Uploading documents
Learn about how to add files to Aleph, and the ways that Aleph can help to extract meaningful information from documents.
The most common type of data to import into an investigation in Aleph is files, such as PDFs, E-Mail archives, or Word documents. Uploading these documents to Aleph allows you to keep track of evidence gathered over the course of an investigation and to share it as needed with your colleagues.
Most importantly, uploading files to Aleph makes it easier to search their contents, even if text is hidden in images or other unstructured formats.
Why upload documents to Aleph?
Collaboration
Uploading documents to Aleph provides an easy way to share access to large sets of documents with your colleagues and collaborators.
Text Extraction
Aleph extracts text from images and PDF files, allowing you to search for key terms of interest in files that would otherwise prove difficult to search.

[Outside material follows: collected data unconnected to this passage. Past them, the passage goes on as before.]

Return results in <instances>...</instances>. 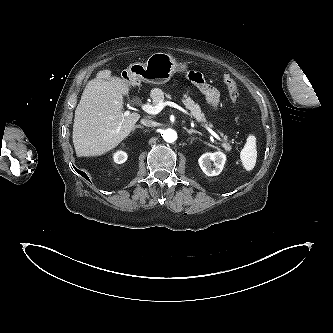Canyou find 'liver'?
<instances>
[{
	"mask_svg": "<svg viewBox=\"0 0 333 333\" xmlns=\"http://www.w3.org/2000/svg\"><path fill=\"white\" fill-rule=\"evenodd\" d=\"M129 83L101 70L90 80L75 110L73 143L77 156H96L112 150L131 132L138 113L122 112Z\"/></svg>",
	"mask_w": 333,
	"mask_h": 333,
	"instance_id": "obj_1",
	"label": "liver"
}]
</instances>
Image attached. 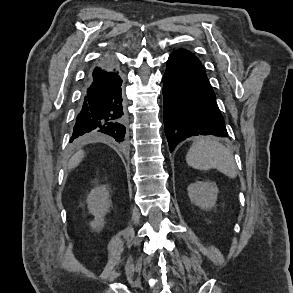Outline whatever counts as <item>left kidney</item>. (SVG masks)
<instances>
[{"label":"left kidney","instance_id":"1","mask_svg":"<svg viewBox=\"0 0 293 293\" xmlns=\"http://www.w3.org/2000/svg\"><path fill=\"white\" fill-rule=\"evenodd\" d=\"M187 191L192 203L208 210L214 207L219 189L214 182L196 181L188 186Z\"/></svg>","mask_w":293,"mask_h":293}]
</instances>
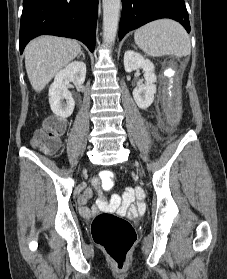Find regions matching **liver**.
<instances>
[{"label": "liver", "mask_w": 227, "mask_h": 279, "mask_svg": "<svg viewBox=\"0 0 227 279\" xmlns=\"http://www.w3.org/2000/svg\"><path fill=\"white\" fill-rule=\"evenodd\" d=\"M81 52L80 44L72 39L40 36L25 48V67L36 92L42 91L52 78Z\"/></svg>", "instance_id": "liver-1"}]
</instances>
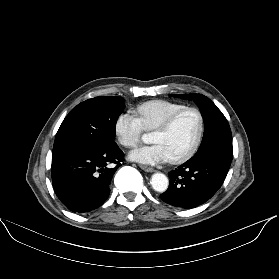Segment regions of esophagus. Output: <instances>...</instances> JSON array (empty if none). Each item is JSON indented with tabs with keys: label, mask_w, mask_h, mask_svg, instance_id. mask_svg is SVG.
<instances>
[{
	"label": "esophagus",
	"mask_w": 279,
	"mask_h": 279,
	"mask_svg": "<svg viewBox=\"0 0 279 279\" xmlns=\"http://www.w3.org/2000/svg\"><path fill=\"white\" fill-rule=\"evenodd\" d=\"M140 168L146 172H154V168L150 167V166H146V165H140Z\"/></svg>",
	"instance_id": "obj_1"
}]
</instances>
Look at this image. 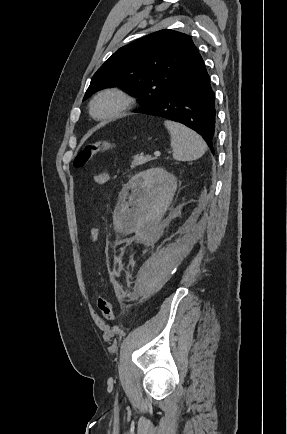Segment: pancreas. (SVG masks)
<instances>
[{
	"label": "pancreas",
	"mask_w": 287,
	"mask_h": 434,
	"mask_svg": "<svg viewBox=\"0 0 287 434\" xmlns=\"http://www.w3.org/2000/svg\"><path fill=\"white\" fill-rule=\"evenodd\" d=\"M154 158H152L151 156H149V155H147V156H144V155H135L134 157H133V161H132V165H131V167L132 168H135V167H137V166H140V165H143V164H145V163H147V162H149V161H151V160H153Z\"/></svg>",
	"instance_id": "pancreas-1"
}]
</instances>
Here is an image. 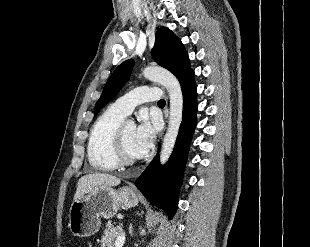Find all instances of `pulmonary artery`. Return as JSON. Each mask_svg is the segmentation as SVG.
<instances>
[{
  "mask_svg": "<svg viewBox=\"0 0 310 247\" xmlns=\"http://www.w3.org/2000/svg\"><path fill=\"white\" fill-rule=\"evenodd\" d=\"M162 91L157 87L140 86L118 98L113 107L123 115H129L133 109L143 103L160 100Z\"/></svg>",
  "mask_w": 310,
  "mask_h": 247,
  "instance_id": "e3ab8cb5",
  "label": "pulmonary artery"
}]
</instances>
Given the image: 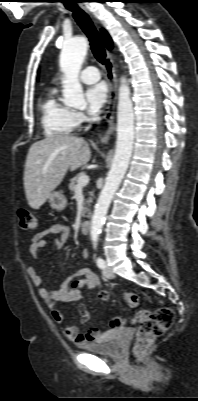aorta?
I'll use <instances>...</instances> for the list:
<instances>
[{
	"label": "aorta",
	"instance_id": "obj_1",
	"mask_svg": "<svg viewBox=\"0 0 198 401\" xmlns=\"http://www.w3.org/2000/svg\"><path fill=\"white\" fill-rule=\"evenodd\" d=\"M87 41L76 37L64 43L60 54V68L64 73L63 102L67 106L85 104L83 89L78 75L87 53ZM134 143V110L129 85L124 77L120 80L117 107V142L112 167L99 195L91 220L90 235L97 241L111 200L128 169Z\"/></svg>",
	"mask_w": 198,
	"mask_h": 401
}]
</instances>
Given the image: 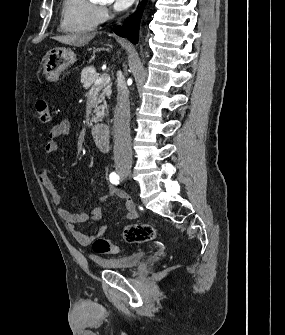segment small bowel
I'll list each match as a JSON object with an SVG mask.
<instances>
[{
    "label": "small bowel",
    "instance_id": "small-bowel-1",
    "mask_svg": "<svg viewBox=\"0 0 285 335\" xmlns=\"http://www.w3.org/2000/svg\"><path fill=\"white\" fill-rule=\"evenodd\" d=\"M70 132L71 124L68 120L63 119L57 122L48 132L47 142L44 147L45 152L49 155L53 154L57 149L56 139L62 136H68ZM103 172L107 178L109 175V170L105 168ZM38 176L41 184L49 193L53 204L58 206L57 213L59 217L66 222L68 230L78 243L83 246H89L97 236L105 234L109 219H107L106 222L101 226V229L97 235L85 234L79 231L76 227L77 224L85 223L89 220H102L104 218V212L100 205L95 206L89 212L73 213L69 209L61 206V195L52 181L51 169L49 167L42 168ZM113 196H116L124 201L126 219L134 220L137 218L138 213L132 199L128 196L127 193L118 190L111 185L108 186L107 192L99 198L98 202L104 203Z\"/></svg>",
    "mask_w": 285,
    "mask_h": 335
}]
</instances>
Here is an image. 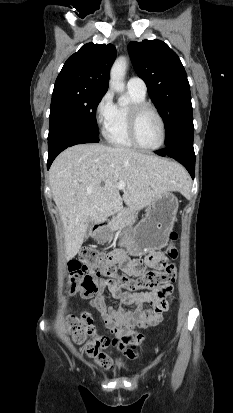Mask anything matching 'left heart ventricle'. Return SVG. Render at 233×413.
Returning a JSON list of instances; mask_svg holds the SVG:
<instances>
[{
	"label": "left heart ventricle",
	"instance_id": "left-heart-ventricle-1",
	"mask_svg": "<svg viewBox=\"0 0 233 413\" xmlns=\"http://www.w3.org/2000/svg\"><path fill=\"white\" fill-rule=\"evenodd\" d=\"M137 133L139 141L147 147H154L161 140V125L152 111H145L138 122Z\"/></svg>",
	"mask_w": 233,
	"mask_h": 413
}]
</instances>
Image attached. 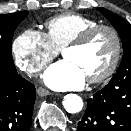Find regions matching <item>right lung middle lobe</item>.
<instances>
[{
    "label": "right lung middle lobe",
    "mask_w": 131,
    "mask_h": 131,
    "mask_svg": "<svg viewBox=\"0 0 131 131\" xmlns=\"http://www.w3.org/2000/svg\"><path fill=\"white\" fill-rule=\"evenodd\" d=\"M28 15V11L0 15V61L13 62L11 42L19 23Z\"/></svg>",
    "instance_id": "right-lung-middle-lobe-1"
}]
</instances>
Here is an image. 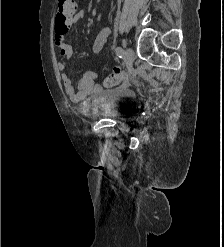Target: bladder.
<instances>
[{"instance_id": "bladder-1", "label": "bladder", "mask_w": 224, "mask_h": 247, "mask_svg": "<svg viewBox=\"0 0 224 247\" xmlns=\"http://www.w3.org/2000/svg\"><path fill=\"white\" fill-rule=\"evenodd\" d=\"M137 102L134 91L109 89L100 91L94 98V115L116 120H129Z\"/></svg>"}]
</instances>
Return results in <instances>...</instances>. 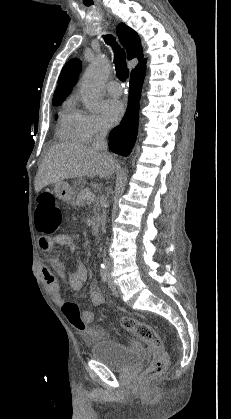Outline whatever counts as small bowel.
<instances>
[{
	"label": "small bowel",
	"mask_w": 231,
	"mask_h": 419,
	"mask_svg": "<svg viewBox=\"0 0 231 419\" xmlns=\"http://www.w3.org/2000/svg\"><path fill=\"white\" fill-rule=\"evenodd\" d=\"M40 249L44 252V261L46 262L42 266V274L47 283L49 292L53 301L61 306L64 304V299L61 294L59 285L60 279H65L74 292L79 291L85 284L88 277V270L85 264L79 263L76 269L71 272L68 276L66 275L65 269L61 262L57 259L48 255L56 246H68L71 250H75L76 246L73 239L68 234H57L52 238L40 237L38 240ZM90 300L94 306H100L104 303V296L96 284H92L90 289ZM85 322L91 324L95 320L93 312L85 310L82 312ZM102 332H96L94 338L102 336Z\"/></svg>",
	"instance_id": "1"
}]
</instances>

Names, phone numbers, addresses…
Aleph is trained to recognize and extract mentions of people, companies, phone numbers, addresses, and IBAN numbers contained in documents you upload, allowing you to easily find other documents containing matching mentions.
Email archives
When uploading a set of emails, Aleph automatically extracts structured information like the sender, receiver, cc’ed entities, and attachments, making it easy to filter the uploaded data for messages sent from or to a specific person.
Organized File Structure
Aleph preserves the folder structure and hierarchy of uploaded documents, and allows you to create additional folders once files are uploaded into the system. This allows you to keep your files organized as the size of an investigation grows.
Getting started
To upload a set of documents, you must first have an investigation into which to import them. Once you have an investigation ready to go, then proceed with the following:
-
From the homepage of your investigation, click the Documents button in the sidebar.
Advanced notes on uploads
- To upload a large trove of documents (such as a leak), use the command-line based alephclient tool to import documents in an automated fashion.
- If you plan to import data on a recurring basis from a public source, such as a government web site, you may want to create a web crawler that automatically executes, collects data and submits them to Aleph.